Segment Start: Record extracts
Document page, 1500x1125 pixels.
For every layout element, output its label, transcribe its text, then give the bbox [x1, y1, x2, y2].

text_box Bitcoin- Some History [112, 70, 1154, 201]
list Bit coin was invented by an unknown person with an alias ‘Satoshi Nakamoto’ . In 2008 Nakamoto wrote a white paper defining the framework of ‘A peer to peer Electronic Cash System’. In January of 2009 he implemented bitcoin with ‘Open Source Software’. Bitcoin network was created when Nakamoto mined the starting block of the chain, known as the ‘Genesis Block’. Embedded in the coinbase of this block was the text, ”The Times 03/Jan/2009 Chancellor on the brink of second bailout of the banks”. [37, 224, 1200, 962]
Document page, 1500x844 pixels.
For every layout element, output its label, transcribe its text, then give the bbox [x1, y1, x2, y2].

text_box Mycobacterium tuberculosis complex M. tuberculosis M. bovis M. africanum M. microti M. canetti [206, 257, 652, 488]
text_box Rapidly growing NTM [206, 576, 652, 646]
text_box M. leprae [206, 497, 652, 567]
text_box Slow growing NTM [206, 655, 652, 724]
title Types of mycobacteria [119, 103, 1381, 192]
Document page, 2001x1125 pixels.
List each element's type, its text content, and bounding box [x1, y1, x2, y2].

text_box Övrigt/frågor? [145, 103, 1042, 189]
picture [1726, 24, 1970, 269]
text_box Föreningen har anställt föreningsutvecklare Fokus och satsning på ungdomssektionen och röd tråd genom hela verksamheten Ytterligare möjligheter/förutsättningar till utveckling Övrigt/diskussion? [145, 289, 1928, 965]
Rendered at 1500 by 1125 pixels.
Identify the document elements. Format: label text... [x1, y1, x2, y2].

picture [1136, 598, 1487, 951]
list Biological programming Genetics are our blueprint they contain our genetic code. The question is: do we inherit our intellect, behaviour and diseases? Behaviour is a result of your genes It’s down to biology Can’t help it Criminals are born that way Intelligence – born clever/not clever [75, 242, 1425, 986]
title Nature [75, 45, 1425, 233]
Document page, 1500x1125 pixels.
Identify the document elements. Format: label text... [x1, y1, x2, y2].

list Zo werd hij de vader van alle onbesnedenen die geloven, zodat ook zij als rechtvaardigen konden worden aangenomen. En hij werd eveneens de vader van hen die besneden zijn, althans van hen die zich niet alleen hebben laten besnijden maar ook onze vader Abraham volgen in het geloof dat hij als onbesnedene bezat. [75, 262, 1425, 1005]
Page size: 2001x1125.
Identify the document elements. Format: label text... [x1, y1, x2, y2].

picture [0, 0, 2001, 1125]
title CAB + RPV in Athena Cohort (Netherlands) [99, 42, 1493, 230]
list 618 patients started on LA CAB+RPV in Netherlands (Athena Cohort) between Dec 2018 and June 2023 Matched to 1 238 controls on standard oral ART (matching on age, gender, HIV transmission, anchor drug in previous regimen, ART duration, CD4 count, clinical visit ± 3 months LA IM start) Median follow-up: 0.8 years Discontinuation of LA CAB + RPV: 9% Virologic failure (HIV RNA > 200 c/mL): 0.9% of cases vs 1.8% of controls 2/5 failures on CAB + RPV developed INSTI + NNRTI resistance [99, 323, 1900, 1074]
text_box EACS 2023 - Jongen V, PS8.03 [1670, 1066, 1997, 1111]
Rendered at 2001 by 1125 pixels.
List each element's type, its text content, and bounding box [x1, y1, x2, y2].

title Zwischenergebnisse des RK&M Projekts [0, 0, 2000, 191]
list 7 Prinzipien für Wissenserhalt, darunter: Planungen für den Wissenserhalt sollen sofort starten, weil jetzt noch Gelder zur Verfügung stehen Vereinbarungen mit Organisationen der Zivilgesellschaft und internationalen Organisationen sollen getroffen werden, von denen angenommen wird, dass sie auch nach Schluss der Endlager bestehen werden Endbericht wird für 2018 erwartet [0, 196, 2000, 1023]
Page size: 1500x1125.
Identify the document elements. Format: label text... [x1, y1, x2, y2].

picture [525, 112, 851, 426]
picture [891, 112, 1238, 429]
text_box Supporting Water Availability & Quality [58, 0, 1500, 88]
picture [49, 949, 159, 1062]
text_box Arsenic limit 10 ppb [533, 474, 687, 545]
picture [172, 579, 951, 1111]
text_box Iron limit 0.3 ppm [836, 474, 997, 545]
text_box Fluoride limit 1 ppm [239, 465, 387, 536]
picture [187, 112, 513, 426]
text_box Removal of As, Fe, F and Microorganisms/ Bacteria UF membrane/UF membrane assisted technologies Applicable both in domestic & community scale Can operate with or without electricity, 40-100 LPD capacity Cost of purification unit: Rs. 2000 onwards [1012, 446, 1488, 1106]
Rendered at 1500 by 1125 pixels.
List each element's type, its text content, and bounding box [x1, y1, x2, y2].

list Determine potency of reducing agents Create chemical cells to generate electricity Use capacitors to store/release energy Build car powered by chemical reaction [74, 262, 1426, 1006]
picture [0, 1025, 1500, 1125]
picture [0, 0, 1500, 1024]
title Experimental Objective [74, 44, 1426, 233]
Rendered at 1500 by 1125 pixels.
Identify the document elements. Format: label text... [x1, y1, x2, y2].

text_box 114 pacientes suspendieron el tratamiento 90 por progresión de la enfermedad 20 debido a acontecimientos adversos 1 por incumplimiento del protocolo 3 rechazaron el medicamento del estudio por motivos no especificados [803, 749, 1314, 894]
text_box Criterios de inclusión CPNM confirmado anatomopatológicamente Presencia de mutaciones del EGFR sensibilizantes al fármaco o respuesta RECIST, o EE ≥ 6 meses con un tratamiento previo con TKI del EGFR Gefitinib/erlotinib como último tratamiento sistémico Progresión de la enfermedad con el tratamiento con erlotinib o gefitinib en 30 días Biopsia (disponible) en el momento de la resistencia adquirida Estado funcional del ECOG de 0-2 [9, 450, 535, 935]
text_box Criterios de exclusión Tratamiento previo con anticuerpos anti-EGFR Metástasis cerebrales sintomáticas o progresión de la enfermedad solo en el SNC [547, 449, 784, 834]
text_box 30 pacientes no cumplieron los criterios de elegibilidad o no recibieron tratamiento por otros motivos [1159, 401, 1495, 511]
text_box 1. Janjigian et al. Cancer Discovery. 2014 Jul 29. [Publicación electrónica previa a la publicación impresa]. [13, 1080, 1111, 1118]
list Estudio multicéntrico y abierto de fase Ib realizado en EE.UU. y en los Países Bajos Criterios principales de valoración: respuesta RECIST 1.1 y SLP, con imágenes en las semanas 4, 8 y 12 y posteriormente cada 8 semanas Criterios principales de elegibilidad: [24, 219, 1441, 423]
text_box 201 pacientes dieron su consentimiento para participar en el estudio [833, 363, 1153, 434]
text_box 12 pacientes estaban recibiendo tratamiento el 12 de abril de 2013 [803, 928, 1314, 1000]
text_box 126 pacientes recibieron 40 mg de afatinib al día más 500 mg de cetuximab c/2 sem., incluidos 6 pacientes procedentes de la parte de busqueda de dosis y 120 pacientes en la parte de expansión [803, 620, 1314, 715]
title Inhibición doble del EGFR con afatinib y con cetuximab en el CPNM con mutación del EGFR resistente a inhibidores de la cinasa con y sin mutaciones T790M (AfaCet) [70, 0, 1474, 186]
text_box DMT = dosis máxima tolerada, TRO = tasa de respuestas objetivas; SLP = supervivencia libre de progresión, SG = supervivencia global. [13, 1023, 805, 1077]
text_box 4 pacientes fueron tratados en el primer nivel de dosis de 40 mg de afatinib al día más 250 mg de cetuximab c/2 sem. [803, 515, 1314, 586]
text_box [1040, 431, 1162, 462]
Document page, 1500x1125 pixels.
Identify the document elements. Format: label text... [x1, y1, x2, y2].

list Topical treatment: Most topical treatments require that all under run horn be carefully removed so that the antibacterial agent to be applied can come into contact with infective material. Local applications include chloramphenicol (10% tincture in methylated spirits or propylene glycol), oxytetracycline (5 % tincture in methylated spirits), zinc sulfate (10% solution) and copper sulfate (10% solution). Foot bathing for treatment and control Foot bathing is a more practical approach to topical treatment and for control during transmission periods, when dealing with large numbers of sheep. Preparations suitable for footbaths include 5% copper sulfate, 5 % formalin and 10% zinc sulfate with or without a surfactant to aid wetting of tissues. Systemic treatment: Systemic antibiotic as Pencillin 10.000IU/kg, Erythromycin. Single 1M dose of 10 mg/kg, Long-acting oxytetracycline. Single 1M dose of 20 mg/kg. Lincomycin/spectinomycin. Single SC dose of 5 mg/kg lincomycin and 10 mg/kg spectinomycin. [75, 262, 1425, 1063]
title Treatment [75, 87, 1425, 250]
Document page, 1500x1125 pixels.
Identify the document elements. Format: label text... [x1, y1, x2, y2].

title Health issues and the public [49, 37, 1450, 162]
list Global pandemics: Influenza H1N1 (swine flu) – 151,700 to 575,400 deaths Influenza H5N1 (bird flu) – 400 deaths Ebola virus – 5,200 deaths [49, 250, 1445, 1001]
Segment End: Record extracts
**Required work:**
The required reply is the count of lines in the entries above where the string "size" appears, and nothing more.

**Result:**
2